Recent work from Jill Banfield’s group at University of California, Berkeley has shown that inter-individual differences in the gut microbiome are apparent very soon after birth [2]. In this study, Raveh-Sadka and colleagues re-assembled hundreds of high-quality gut microbial genomes from infants in the same neonatal intensive care unit. Surprisingly, they found that there was very little sharing of bacteria between these infants. In fact, the strains of bacteria that colonized each child were unique. There are a number of reasons that might explain why this can occur.
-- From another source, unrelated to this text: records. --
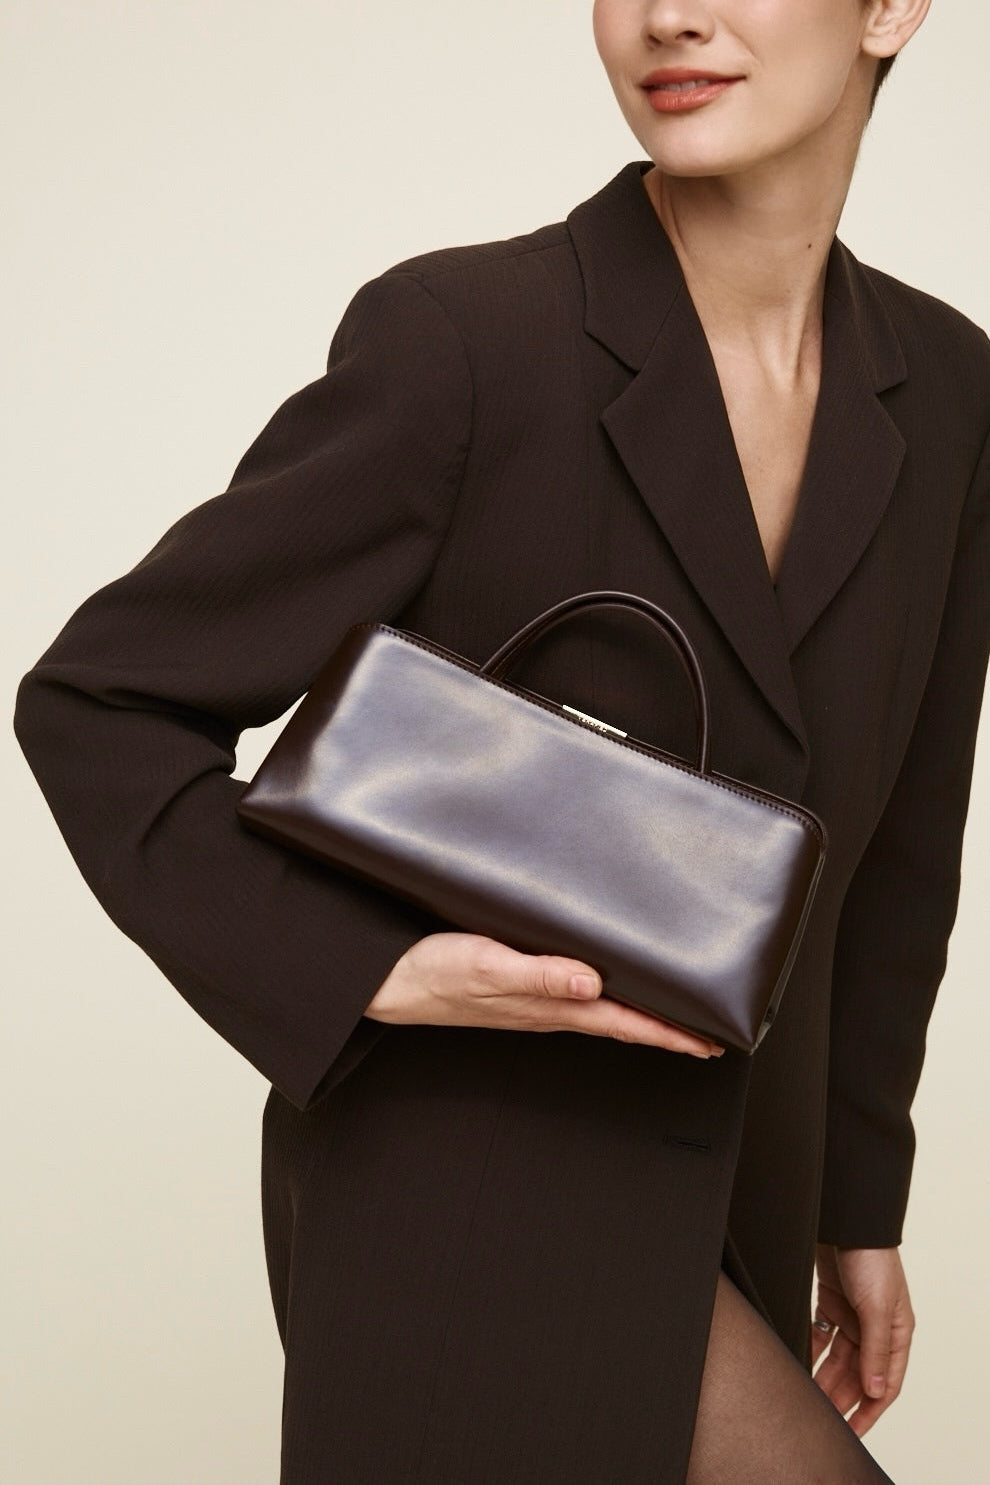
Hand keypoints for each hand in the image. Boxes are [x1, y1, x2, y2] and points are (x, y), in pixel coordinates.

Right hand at [365, 931, 724, 1057]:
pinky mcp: (515, 991)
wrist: (384, 982)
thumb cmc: (430, 972)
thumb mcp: (486, 964)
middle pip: (621, 1022)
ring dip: (639, 1017)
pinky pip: (574, 1000)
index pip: (623, 1021)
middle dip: (666, 1029)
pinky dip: (604, 1000)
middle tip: (710, 1035)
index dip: (669, 1032)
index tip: (710, 1041)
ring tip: (672, 1017)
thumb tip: (591, 982)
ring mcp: (531, 1004)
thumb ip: (538, 973)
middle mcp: (546, 1009)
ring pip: (600, 1013)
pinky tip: (607, 990)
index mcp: (547, 1006)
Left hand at [811, 1243, 914, 1435]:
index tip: (851, 1431)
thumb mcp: (878, 1308)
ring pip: (837, 1358)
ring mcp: (853, 1315)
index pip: (885, 1383)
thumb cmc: (871, 1258)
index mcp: (896, 1333)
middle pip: (857, 1374)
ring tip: (808, 1396)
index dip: (869, 1410)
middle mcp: (875, 1328)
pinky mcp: (831, 1302)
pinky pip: (822, 1335)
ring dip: (824, 1377)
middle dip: (840, 1397)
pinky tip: (800, 1360)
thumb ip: (876, 1351)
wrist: (846, 1220)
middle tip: (820, 1418)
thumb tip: (876, 1391)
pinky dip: (812, 1349)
First, it is possible that the children were colonized by bacteria specific to their mother: from her vaginal tract, from skin and oral contact, or through breast milk. A newborn infant is immediately colonized by microbes that are associated with the mode of delivery: either through the vagina or through the skin during cesarean section delivery [3]. Additionally, during the first year of life and sometimes beyond, a human child often receives milk from its mother, which we know maintains a complex microbiome originating from the mother’s gut and other mucosal surfaces [4]. Additionally, the mother’s own genome can shape the types of bacteria that can colonize breast milk [5], which comprises both a prebiotic of sugars, proteins and fats and a probiotic of bacterial organisms that transform foodstuffs into vital nutrients for the child. This would suggest that vertical transmission is an essential process for shaping our unique microbiome.
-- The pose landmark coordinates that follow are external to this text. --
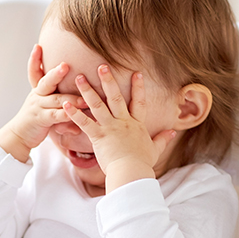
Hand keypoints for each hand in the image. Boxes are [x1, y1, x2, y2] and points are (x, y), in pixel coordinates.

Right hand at [0, 44, 86, 162]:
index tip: (37, 46)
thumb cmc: (36, 119)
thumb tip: (70, 91)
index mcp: (37, 90)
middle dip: (56, 73)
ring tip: (84, 98)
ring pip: (56, 100)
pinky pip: (55, 116)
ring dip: (71, 98)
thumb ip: (59, 100)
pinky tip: (74, 115)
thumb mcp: (45, 106)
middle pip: (46, 82)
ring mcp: (38, 107)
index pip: (34, 72)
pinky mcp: (41, 120)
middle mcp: (37, 96)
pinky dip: (66, 115)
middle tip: (66, 65)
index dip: (34, 59)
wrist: (19, 136)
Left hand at [63, 65, 176, 192]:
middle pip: (115, 97)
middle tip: (101, 65)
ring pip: (97, 105)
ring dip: (87, 90)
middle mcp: (123, 122)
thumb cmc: (142, 163)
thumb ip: (163, 139)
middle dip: (108, 80)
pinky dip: (74, 113)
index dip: (138, 87)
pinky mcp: (98, 136)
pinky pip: (84, 123)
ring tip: (79, 77)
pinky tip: (65, 103)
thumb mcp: (155, 149)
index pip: (139, 102)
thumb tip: (173, 132)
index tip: (137, 73)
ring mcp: (110, 128)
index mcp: (136, 124)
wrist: (131, 172)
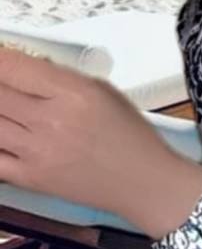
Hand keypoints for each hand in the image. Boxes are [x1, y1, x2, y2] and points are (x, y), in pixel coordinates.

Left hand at [0, 43, 201, 240]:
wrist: (140, 181)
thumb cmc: (129, 134)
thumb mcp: (103, 90)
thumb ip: (62, 77)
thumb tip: (29, 66)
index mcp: (73, 93)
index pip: (15, 68)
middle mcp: (51, 121)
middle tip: (2, 81)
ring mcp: (37, 152)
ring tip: (6, 105)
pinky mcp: (30, 179)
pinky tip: (4, 131)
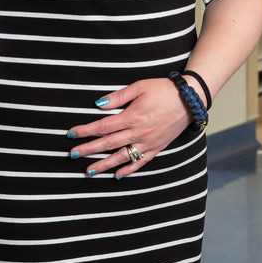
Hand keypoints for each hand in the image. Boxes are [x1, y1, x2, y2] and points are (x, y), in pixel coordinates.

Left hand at [66, 77, 191, 178]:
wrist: (189, 100)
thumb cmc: (164, 90)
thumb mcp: (139, 87)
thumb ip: (118, 97)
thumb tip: (98, 104)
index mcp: (132, 116)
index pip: (103, 126)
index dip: (85, 131)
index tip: (71, 134)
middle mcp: (138, 133)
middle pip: (108, 144)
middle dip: (89, 150)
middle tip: (73, 155)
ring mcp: (148, 143)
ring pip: (122, 157)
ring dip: (104, 165)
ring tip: (89, 171)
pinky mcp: (157, 148)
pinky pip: (140, 162)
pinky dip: (128, 170)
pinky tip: (117, 175)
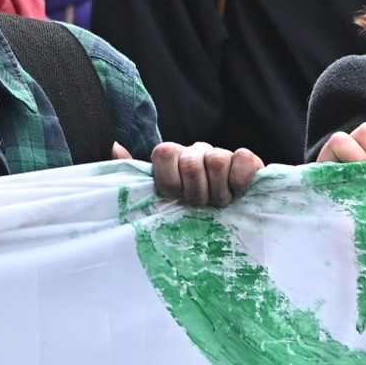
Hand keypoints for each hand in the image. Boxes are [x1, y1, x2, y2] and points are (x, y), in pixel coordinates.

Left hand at [131, 141, 260, 207]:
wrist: (229, 218)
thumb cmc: (188, 210)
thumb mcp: (159, 198)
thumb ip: (135, 175)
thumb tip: (116, 146)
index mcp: (174, 155)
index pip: (163, 153)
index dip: (169, 181)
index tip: (175, 198)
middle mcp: (197, 149)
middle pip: (190, 163)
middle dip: (195, 193)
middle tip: (200, 205)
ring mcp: (223, 153)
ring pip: (216, 161)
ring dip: (218, 192)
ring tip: (219, 203)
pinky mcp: (249, 159)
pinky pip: (244, 159)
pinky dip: (239, 182)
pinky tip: (237, 193)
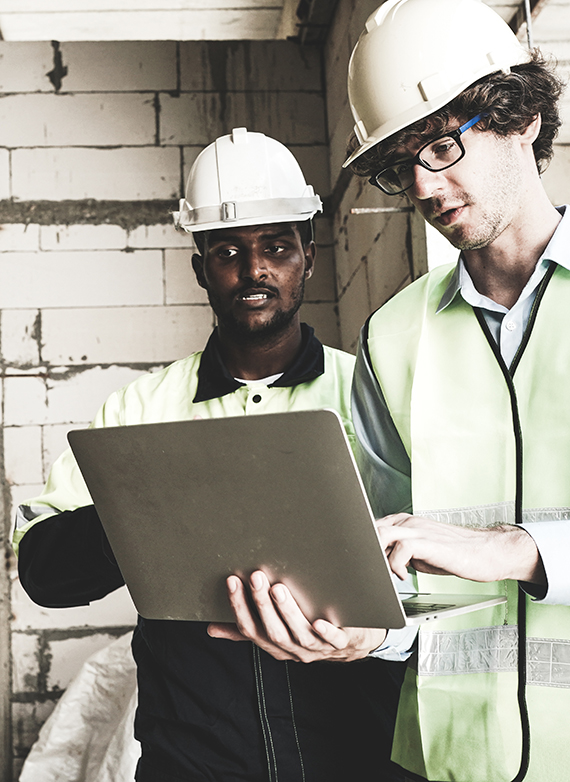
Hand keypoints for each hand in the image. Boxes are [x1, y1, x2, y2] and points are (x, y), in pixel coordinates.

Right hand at [207, 571, 386, 662]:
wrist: (351, 645)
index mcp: (274, 644)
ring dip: (288, 612)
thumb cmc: (307, 631)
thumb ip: (246, 629)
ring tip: (279, 588)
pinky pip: (332, 640)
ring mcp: (317, 648)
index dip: (239, 606)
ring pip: (299, 634)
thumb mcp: (274, 631)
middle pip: (273, 631)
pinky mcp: (341, 643)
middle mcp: (293, 649)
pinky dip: (326, 632)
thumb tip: (212, 628)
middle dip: (262, 604)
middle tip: (256, 577)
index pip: (250, 629)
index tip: (232, 581)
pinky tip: (320, 621)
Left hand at [376, 513, 545, 584]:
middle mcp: (408, 522)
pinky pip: (401, 548)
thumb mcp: (420, 552)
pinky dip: (396, 565)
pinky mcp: (429, 542)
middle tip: (366, 572)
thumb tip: (378, 563)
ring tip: (383, 574)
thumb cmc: (454, 554)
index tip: (357, 563)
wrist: (487, 552)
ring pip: (381, 534)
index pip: (369, 527)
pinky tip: (404, 577)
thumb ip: (399, 551)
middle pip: (369, 528)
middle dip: (362, 550)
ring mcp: (418, 530)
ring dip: (376, 556)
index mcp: (404, 522)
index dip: (359, 545)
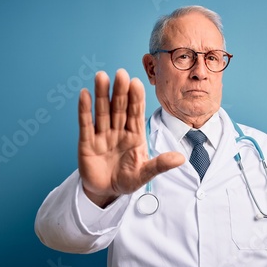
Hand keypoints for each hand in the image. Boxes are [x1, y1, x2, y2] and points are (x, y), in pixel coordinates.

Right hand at [78, 69, 184, 206]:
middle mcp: (118, 131)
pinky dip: (85, 110)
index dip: (136, 99)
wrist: (106, 192)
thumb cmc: (127, 180)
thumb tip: (181, 158)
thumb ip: (160, 165)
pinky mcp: (86, 143)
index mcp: (134, 135)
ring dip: (101, 95)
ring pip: (102, 111)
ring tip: (101, 76)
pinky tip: (85, 94)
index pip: (136, 113)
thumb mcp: (144, 174)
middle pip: (119, 108)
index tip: (136, 83)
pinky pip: (85, 124)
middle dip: (120, 91)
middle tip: (121, 73)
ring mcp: (102, 135)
Second, the dispersal and interaction potential of microbes in the neonatal intensive care unit environment could be almost limitless, making the likelihood that any two infants would gain the same microbiome infinitesimally small. Additionally, host genetics can shape individual microbiomes [6]. Finally, the gut microbiome is a dynamic ecosystem, and as such is undergoing successional ecology. This means that when a new bacterium arrives, whether it colonizes or just passes through the ecosystem will depend on its phenotype and its interaction with any organisms already present there.